O artigo 104.º do Código de Procedimento Administrativo é, nesse capítulo, um avanço muito grande e que, aliás, tem repercussões imediatas no contencioso administrativo porque quem participa nesse procedimento, naturalmente, ipso facto ganha possibilidades de, mesmo nos esquemas tradicionais da legitimidade, vir a ser parte no contencioso administrativo.
Mas há que reconhecer que, para além daquele que já foi um progresso significativo feito na actual regulamentação do Código do Procedimento Administrativo, duas lacunas significativas podem e devem, a meu ver, ser consideradas em sede de acção popular ou dentro da matéria que estamos a considerar neste domínio.
A primeira diz respeito aos procedimentos em matéria de planificação administrativa, matéria omissa no Código do Procedimento Administrativo, que vai permitir, se justamente se aceitar a participação popular sem limitações e, portanto, de qualquer indivíduo que esteja interessado em matéria de procedimentos conformativos ao nível global, como, por exemplo, em matéria de planificação do ordenamento do território, de urbanismo ou de outras acções administrativas planificadas, que vão permitir dar a conhecer, em primeiro lugar, as suas sugestões ou as suas críticas à Administração e haver, por parte desta, naturalmente, o dever de aceitar as sugestões para as ponderar e, depois, justificar a razão por que eventualmente as rejeita.
É evidente que, nesta circunstância, a participação eventual de um actor popular no contencioso administrativo ganhará um outro relevo, uma outra importância e terá um outro impacte.
Também, ainda em matéria de procedimento administrativo, não será despiciendo dar o devido relevo aos chamados processos de massa, isto é, aos processos em que podem participar conjuntamente ou até um, apenas, em representação de muitos que tenham interesses similares. É já uma aproximação muito significativa e muito importante àquilo que é o interesse próximo do interesse difuso, embora a identificação de um conjunto de titulares permita classificá-lo, ainda, como interesses individuais repetidos num conjunto vasto de cidadãos.
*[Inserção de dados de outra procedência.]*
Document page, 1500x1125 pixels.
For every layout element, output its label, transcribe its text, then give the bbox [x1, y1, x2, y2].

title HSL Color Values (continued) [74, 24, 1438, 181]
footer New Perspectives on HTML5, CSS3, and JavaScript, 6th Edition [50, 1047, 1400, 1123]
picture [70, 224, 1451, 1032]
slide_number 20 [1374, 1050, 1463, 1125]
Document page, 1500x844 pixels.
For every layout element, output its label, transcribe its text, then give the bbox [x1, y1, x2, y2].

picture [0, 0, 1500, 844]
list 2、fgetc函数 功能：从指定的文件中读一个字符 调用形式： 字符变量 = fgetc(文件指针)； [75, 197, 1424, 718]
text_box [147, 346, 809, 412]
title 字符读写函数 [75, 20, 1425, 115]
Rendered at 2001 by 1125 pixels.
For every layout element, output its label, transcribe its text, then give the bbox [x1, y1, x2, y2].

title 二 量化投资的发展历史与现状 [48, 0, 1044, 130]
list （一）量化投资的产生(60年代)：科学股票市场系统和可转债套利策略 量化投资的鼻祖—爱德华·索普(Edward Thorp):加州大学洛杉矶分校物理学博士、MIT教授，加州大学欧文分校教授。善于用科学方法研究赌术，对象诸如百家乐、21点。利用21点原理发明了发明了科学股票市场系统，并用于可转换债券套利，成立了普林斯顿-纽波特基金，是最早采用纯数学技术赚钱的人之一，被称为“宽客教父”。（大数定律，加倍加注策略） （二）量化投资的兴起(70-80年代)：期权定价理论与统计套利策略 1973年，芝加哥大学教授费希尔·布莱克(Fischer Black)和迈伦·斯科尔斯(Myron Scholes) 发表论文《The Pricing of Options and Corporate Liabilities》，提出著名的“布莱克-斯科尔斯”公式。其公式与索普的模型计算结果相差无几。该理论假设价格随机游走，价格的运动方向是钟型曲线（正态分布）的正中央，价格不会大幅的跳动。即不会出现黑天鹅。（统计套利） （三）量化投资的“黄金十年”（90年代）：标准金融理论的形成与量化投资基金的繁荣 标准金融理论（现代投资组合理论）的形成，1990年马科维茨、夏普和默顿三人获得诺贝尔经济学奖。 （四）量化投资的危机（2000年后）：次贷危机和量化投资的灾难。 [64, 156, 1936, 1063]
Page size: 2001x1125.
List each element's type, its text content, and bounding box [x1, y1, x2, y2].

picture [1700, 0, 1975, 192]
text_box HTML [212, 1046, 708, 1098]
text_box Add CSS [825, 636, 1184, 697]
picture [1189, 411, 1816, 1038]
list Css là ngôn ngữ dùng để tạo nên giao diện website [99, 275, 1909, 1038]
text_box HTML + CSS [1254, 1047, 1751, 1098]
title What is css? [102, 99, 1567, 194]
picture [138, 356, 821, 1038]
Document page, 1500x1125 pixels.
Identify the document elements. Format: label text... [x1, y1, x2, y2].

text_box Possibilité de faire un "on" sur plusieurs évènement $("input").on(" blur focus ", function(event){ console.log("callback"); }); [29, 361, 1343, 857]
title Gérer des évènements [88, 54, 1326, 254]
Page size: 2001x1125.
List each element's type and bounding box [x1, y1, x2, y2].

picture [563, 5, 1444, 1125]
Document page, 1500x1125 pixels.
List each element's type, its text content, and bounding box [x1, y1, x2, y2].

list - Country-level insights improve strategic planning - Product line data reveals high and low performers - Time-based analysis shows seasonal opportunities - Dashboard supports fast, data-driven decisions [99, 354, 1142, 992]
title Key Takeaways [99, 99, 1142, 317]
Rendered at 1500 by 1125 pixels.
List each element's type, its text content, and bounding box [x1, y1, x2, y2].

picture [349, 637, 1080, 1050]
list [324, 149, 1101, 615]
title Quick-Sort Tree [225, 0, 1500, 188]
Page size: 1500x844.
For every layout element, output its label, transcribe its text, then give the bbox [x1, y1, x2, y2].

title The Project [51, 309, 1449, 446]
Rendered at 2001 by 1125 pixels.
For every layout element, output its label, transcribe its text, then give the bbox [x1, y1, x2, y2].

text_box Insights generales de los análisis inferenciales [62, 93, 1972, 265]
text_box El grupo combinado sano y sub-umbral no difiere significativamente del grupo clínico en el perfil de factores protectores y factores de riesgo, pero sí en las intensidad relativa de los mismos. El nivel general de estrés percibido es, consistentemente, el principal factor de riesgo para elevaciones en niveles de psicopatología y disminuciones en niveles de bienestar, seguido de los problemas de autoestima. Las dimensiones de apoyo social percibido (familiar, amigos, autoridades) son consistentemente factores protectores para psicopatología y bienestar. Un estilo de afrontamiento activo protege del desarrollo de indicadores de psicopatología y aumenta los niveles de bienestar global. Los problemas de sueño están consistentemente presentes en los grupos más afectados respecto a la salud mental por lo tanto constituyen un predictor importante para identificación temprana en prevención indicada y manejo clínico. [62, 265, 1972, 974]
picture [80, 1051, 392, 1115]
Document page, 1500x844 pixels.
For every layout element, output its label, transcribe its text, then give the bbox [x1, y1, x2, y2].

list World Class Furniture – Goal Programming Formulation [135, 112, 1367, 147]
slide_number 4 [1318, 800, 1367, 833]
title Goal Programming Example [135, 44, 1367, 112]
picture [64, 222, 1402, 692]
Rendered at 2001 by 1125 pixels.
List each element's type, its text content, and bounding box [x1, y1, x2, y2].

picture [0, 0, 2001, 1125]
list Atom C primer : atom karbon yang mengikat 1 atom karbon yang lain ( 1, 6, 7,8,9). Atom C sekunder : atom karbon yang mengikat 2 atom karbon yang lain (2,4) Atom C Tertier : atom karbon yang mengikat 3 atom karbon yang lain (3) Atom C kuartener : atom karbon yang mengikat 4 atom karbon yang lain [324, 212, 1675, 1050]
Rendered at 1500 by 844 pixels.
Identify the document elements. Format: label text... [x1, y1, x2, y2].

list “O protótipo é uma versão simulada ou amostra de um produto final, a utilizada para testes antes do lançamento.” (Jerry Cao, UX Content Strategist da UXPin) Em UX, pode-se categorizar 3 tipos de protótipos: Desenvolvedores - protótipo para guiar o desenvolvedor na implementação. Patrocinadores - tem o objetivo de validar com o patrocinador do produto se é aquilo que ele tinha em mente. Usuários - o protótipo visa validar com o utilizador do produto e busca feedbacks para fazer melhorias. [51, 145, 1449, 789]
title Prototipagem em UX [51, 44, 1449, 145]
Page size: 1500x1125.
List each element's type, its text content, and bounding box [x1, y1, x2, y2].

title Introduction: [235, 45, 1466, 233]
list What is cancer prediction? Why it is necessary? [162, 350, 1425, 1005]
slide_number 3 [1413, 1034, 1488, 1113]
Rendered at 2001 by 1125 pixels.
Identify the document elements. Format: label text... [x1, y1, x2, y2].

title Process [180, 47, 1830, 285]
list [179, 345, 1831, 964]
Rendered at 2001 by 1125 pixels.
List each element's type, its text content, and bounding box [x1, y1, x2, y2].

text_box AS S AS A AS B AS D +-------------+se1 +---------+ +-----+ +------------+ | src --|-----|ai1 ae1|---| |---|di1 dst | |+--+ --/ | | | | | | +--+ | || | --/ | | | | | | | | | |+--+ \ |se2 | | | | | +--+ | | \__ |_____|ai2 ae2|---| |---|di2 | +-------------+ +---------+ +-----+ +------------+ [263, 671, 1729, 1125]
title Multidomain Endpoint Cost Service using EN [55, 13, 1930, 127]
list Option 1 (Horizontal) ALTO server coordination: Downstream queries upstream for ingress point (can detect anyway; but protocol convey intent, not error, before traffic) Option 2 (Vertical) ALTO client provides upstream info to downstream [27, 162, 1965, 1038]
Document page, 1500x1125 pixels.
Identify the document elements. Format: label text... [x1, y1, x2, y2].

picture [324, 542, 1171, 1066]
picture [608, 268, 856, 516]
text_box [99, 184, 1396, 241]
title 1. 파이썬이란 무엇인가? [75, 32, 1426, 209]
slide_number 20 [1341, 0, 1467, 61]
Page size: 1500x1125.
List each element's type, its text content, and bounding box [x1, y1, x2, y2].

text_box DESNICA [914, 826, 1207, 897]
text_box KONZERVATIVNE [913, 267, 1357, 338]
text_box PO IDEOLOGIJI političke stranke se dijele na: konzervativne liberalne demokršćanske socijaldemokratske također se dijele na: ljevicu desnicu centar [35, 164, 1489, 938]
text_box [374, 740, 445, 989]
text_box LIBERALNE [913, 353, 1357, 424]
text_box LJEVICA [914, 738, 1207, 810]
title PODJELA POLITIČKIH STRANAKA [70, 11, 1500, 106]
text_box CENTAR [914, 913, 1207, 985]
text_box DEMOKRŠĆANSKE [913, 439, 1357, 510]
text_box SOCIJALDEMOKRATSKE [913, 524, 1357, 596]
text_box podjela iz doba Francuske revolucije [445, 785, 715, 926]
Depois, em matéria de processo civil, a meu ver, há que avançar claramente na investigação das possibilidades das chamadas «acções de grupo» e das class actions. Trata-se não apenas de multiplicar casos de substituição processual com bases objectivas e, eventualmente, automáticas, mas de ir para além disso e de, portanto, admitir uma capacidade judiciária activa muito para além das situações em que tradicionalmente a doutrina a aceita.
Por último, em matéria de processo penal, reconhece-se que é possível, quanto aos actos que tomam obrigatório pôr em marcha o processo penal e quanto à participação no processo penal como assistentes, alargar as condições em que essa participação pode ser feita. Mas deve reconhecer-se que estas considerações não levam a ignorar que as problemáticas próprias do procedimento administrativo, do processo contencioso administrativo, do processo penal e do processo civil merecem que se lhes dê um tratamento adequado e um tratamento que deve ser diferenciado.